[Flac] Re: Welcome to the "Flac" mailing list
Brian Willoughby
brianw at sounds.wa.com
Thu Nov 1 16:39:37 PDT 2007
There is no such thing as "harmless extra bytes" in a .wav file.
RIFF/WAVE is defined as a series of chunks, and there is no header at
the beginning which indicates how many chunks to expect. A program
reading a .wav will see these 2 extra bytes as a "Chunk Type" and
that's why the confusion results. The program has no way of knowing
that it should stop before the "extra" data.
What people generally refer to in the literature as a .wav "header"

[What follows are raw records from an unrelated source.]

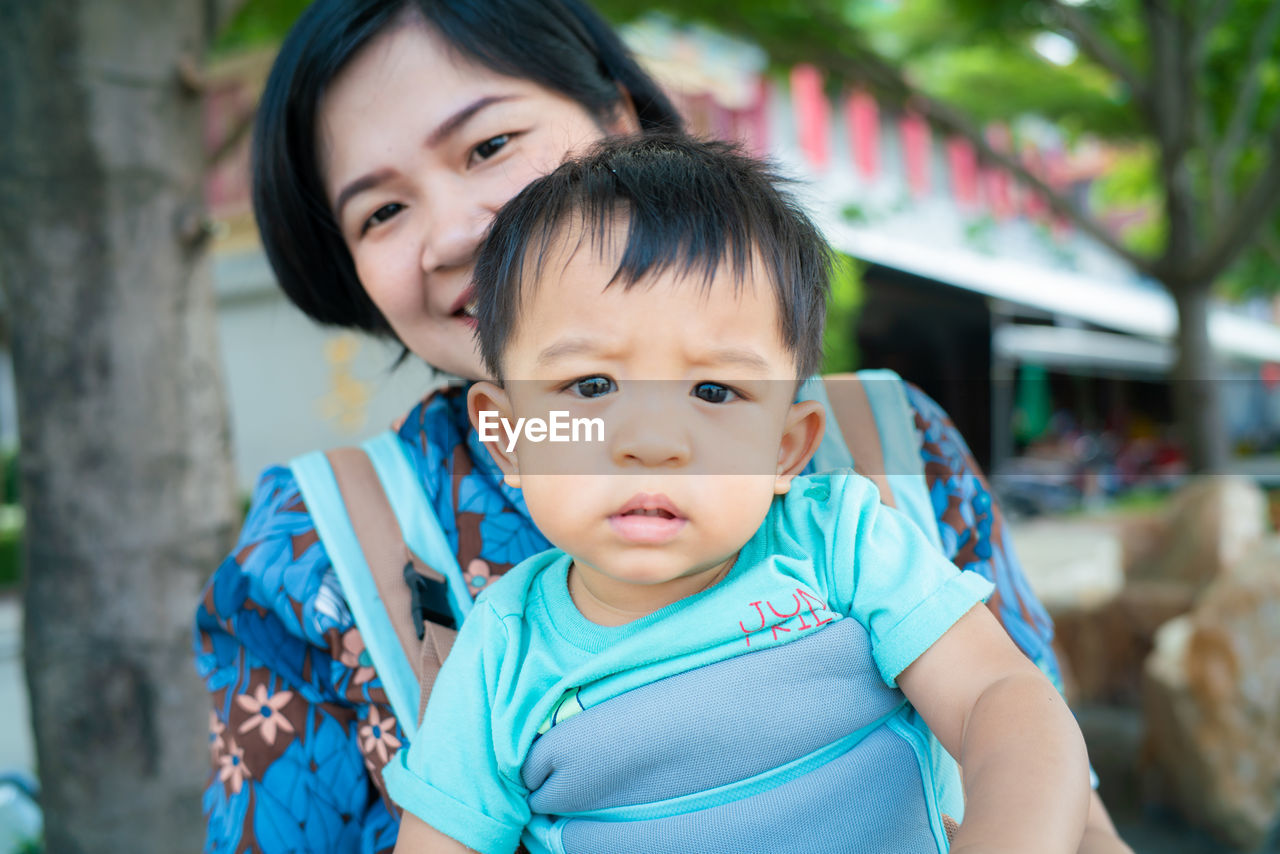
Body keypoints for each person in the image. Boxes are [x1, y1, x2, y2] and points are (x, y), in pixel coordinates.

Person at [193, 2, 1132, 852]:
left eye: (488, 146)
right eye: (383, 209)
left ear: (623, 119)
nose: (450, 235)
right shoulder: (317, 562)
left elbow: (1048, 767)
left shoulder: (879, 475)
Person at [386, 133, 1091, 854]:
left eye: (714, 390)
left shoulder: (839, 546)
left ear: (785, 448)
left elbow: (1000, 701)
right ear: (508, 437)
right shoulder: (503, 654)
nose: (654, 442)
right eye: (591, 385)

is really not a header at all. It is just another chunk, one which
can legally occur at more than one place in a WAV file, and it does
not even have a count of chunks. There are a great number of
programmers out there - even at prominent audio companies - who do
not understand the finer points of file format design, and the
situation is not helped by the poor availability of documentation on
RIFF/WAVE. As a result, there are too many programs out there which
create bad WAV files. The solution is to fix the bad programs and
not bloat the good programs.
If you really want to dig down deep into the details of RIFF/WAVE,
there is actually a meta-chunk at the very beginning of the file
which marks it as a RIFF file of subtype "WAVE" and this chunk length
usually includes the rest of the file chunks. All remaining chunks
are "inside" this meta-chunk. However, whether the extra two bytes
are within this first meta-chunk, or beyond the end of the meta-
chunk, it is still perfectly legal in each case for a chunk to
follow. In other words, the meta-chunk must be precisely filled with
whole chunks, not partials, and the meta-chunk must be followed by
whole chunks until the end of the file.
As Josh points out, adding extra code to FLAC to recover gracefully
when a chunk starts with bad data would just add needlessly to the
complexity of the code, and there would probably be a never-ending
list of ways in which bad WAV files could go wrong. It's quite
enough that FLAC supports the entire legal range of RIFF/WAVE files,
there's no need to take on the larger task of also support illegal
files. If you get a bad WAV file, use another program to fix it
first, then FLAC will be ready to support it. Actually, FLAC does
recover gracefully from these errors, it simply does not accept the
WAV as valid, because that would be a very dangerous assumption to
make in the face of an illegally-formatted file.
Brian Willoughby
Sound Consulting
On Nov 1, 2007, at 15:38, Martin Leese wrote:
"Alex Brims" <alex.brims at gmail.com> wrote:
> Ok, we actually worked this out - there were 2 extra bytes doing
> nothing at
> the end of the files. Opening the file in SoundForge and saving it
> (without
> changing it) took off the extra bytes and allowed the file to
> convert to
> FLAC.
>
> Thanks to everyone who emailed me suggestions.
>
> Is there a decent program for linux that could automatically take
> these
> bytes off, without running the risk of removing good data? Or is
> there a
> way to get the flac converter to ignore this error and create the
> file? I'm
> running flac 1.2.1 on Red Hat Enterprise Linux ES release 4.
I am butting in here, but if these extra bytes
are harmless then shouldn't this be a warning,
not an error?
I had a similar problem years ago with acoustic
data. The data files were mounted from a
computer running VMS using NFS. When
viewed on a UNIX machine, the files had extra
data after the (UNIX) logical end-of-file.